Чудеса в Гусляре (сборник) - Кир Булычёв 10 стр.


Остальное он не сказал. Остальное мы договорили каждый про себя. Они побывали здесь до нас. И отлично обошлись без нас. И через четыре с половиной наших года, через сто земных, мы опустимся на космодром (если не погибнем в пути), и удивленный диспетчер будет говорить своему напарнику: "Погляди, откуда взялся этот бронтозавр? Он даже не знает, как надо приземляться. Он нам все оранжереи вокруг Земли разрушит, он расколет зеркало обсерватории! Вели кому-нибудь подхватить этого одра и отвести подальше, на свалку к Плутону…" Мы разошлись по каютам, и никто не вышел к ужину. Вечером ко мне заглянул доктор. Он выглядел очень усталым.

- Не знаю, - сказал он, - как теперь доберемся до дому. Пропал стимул.

- Доберемся, - ответил я. - В конце концов доберемся. Трудно будет.

- Внимание всех членов экипажа! - раздалось по динамику внутренней связи. - Внимание всех членов экипажа!

Говорил капитан. Голос его был хриплым и чуть неуверенным, словно он не знал, что сказать дальше.

- Что еще могло случиться? - Доктор был готов к новой беде.

- Внимание! Включаю рацию дальней связи! Идет сообщение по галактическому каналу.

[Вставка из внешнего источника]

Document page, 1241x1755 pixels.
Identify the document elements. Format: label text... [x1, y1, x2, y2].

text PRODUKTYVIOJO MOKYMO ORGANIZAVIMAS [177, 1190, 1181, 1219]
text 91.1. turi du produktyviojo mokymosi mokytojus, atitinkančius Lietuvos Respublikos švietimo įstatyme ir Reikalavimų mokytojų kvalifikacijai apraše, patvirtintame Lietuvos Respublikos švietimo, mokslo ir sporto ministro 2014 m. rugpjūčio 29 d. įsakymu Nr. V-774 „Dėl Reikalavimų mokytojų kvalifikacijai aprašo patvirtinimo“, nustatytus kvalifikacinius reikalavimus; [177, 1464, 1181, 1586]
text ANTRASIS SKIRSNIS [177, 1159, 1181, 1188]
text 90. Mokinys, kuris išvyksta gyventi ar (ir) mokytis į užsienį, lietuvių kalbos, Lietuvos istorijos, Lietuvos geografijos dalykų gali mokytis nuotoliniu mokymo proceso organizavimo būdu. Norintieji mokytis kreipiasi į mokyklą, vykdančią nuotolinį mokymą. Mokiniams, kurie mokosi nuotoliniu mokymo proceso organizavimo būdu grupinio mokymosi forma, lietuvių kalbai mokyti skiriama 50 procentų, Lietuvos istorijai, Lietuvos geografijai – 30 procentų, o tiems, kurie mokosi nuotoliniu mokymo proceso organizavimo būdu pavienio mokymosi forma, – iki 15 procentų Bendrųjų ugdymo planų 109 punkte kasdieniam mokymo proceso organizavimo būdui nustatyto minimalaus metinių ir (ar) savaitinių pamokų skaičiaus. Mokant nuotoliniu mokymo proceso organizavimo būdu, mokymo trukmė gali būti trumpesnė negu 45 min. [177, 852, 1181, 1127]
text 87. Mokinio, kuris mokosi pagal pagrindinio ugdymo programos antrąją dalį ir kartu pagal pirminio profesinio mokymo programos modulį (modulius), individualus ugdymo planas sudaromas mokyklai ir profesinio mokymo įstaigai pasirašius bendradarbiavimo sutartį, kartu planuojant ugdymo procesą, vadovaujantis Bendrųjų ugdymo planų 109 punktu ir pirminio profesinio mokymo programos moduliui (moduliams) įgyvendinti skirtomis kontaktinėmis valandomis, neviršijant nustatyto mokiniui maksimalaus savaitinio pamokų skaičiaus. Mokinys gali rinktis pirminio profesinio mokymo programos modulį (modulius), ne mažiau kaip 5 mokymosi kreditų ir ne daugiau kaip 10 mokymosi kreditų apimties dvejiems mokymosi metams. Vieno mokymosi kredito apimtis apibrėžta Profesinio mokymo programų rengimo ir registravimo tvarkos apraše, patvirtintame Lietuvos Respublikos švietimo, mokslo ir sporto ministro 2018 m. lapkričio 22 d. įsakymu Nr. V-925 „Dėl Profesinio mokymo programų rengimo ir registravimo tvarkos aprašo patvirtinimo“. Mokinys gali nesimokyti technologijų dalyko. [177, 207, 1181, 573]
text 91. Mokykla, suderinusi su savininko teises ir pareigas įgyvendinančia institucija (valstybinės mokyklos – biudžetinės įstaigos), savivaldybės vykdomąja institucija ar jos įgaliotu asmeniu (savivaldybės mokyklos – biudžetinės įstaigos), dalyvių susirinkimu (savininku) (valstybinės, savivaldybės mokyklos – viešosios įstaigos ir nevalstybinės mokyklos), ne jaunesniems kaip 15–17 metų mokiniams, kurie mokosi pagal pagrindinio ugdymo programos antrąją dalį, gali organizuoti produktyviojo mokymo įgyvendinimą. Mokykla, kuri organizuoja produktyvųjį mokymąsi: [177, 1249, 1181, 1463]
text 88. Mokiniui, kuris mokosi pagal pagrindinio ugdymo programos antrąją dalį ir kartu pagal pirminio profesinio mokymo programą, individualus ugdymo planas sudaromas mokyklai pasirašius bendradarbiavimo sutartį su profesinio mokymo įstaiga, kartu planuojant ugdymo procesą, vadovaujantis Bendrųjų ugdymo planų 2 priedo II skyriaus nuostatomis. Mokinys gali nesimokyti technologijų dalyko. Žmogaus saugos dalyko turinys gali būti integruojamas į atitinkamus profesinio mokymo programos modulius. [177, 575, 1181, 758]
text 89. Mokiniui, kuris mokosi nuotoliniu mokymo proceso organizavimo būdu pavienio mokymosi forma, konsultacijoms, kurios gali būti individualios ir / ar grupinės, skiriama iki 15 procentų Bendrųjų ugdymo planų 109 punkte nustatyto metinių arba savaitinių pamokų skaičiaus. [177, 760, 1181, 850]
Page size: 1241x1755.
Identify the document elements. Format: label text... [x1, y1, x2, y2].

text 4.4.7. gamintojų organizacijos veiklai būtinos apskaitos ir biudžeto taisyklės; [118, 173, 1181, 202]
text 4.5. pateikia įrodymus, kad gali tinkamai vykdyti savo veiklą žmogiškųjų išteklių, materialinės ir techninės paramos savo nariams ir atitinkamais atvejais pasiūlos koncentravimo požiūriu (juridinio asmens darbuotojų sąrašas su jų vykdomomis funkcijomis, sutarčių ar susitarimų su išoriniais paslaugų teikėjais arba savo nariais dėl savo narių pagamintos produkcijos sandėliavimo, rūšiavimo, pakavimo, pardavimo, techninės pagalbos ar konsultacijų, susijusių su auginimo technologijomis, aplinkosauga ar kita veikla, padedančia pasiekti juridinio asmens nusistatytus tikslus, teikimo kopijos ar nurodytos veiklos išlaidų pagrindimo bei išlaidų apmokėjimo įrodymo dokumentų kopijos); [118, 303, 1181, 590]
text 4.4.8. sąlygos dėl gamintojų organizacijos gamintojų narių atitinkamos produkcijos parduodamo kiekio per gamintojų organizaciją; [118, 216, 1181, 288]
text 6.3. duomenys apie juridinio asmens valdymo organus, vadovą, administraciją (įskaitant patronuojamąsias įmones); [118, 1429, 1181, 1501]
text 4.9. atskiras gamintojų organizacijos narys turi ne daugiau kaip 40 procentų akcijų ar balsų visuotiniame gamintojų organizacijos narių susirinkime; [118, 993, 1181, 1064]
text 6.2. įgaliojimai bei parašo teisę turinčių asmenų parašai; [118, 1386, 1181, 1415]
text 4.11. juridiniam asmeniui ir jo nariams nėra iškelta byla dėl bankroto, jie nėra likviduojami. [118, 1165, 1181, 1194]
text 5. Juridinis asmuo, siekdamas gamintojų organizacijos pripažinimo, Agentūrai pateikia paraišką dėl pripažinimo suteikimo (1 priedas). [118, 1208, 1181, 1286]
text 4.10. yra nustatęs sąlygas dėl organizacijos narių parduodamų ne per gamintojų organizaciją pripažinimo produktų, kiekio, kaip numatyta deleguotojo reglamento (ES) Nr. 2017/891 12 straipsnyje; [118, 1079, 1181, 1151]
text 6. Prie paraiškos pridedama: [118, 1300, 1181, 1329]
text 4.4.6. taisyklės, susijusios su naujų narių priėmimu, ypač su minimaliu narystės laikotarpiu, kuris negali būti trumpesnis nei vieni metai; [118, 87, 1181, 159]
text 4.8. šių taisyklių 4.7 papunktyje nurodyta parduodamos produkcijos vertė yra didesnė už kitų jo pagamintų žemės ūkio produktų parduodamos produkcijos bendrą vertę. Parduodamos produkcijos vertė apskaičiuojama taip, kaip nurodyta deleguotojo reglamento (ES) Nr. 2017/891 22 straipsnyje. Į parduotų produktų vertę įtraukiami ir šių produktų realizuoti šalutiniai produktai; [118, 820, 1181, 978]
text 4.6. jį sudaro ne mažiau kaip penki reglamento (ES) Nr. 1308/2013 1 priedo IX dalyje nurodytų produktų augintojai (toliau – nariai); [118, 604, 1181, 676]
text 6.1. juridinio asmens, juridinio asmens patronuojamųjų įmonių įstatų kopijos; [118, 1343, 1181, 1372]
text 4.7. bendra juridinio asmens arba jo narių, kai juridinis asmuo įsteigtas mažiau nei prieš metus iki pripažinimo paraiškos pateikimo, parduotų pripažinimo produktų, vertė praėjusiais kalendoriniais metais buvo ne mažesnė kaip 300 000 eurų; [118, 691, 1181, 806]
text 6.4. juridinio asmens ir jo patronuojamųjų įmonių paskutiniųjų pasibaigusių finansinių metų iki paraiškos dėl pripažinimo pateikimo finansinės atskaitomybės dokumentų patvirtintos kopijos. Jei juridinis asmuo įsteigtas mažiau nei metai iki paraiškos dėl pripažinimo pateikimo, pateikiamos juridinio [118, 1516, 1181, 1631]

Канал молчал уже много лет. И должен был молчать, потому что нас отделяло от населенных планет расстояние, на котором бессмысленно поддерживать связь.

Я посмотрел на доктора. Он закрыл глаза и откинул назад голову, будто признал, что все происходящее сейчас - сон, не более как сон, но просыпаться нельзя, иначе разрушишь надежду на приснившееся чудо.

Был шорох, гудение невидимых струн. И очень молодой, чертовски молодой и взволнованный голос закричал, прорываясь к нам сквозь миллионы километров:

- "Спартак", "Спартак", вы меня слышите? "Спартак", я вас первым обнаружил! "Спартак", начинайте торможение. Мы с вами на встречных курсах. "Спартак", я - патрульный корабль "Олимпия", я - патрульный корабль "Олимпия". Дежурю в вашем секторе. Мы вас разыскиваем двадцать лет! Меня зовут Артур Шено. Запомните, Артур Шено. Я вас первым обнаружил! Мне удивительно повезло. Я вас первым обнаружил!.. - Голос сорвался на высокой ноте, Артур Шено закашлялся, и я вдруг четко увидел, как он наклонился вперед, к микрофону в тесной рубке патрульного корабля, как он не смеет оторвать глаз от белой точки на экране локатора. - Извините, - продолжал Шено. - Вы меня слышите? Вы себе представить не можете, сколько у меня для вас подарков. Полный грузовой отсек. Свежие огурцы для Долинского. Долинский, вы меня слышите? Джерасси, Вероника, римляне шлют вам торт с цукатами. Вы же любите торт с цукатами…

Потом наступила долгая тишина.

- Начинаем торможение! - нарушил ее капитан.

Освящение храма Ананда

Наша станция, столь обширная - трубы коридоров, шары лабораторий и топливных складов, сплетения тросов и гравитационных площадок, - наша станция кажется пассажиру подлетающего корабля лишь зеленой искоркой на экране локатора. А я ведь за три недели еще не во всех лабораториях побывал, не со всеми обитателями станции знаком.

- Вы не спите, профессор?

Я узнал голос Сильвии Хо.

- Нет. Я думаю. Я потушил свет, потому что так легче думается.

- Неужели можно специально думать? Я вот хожу и думаю, ем и думаю, разговариваю и думаю.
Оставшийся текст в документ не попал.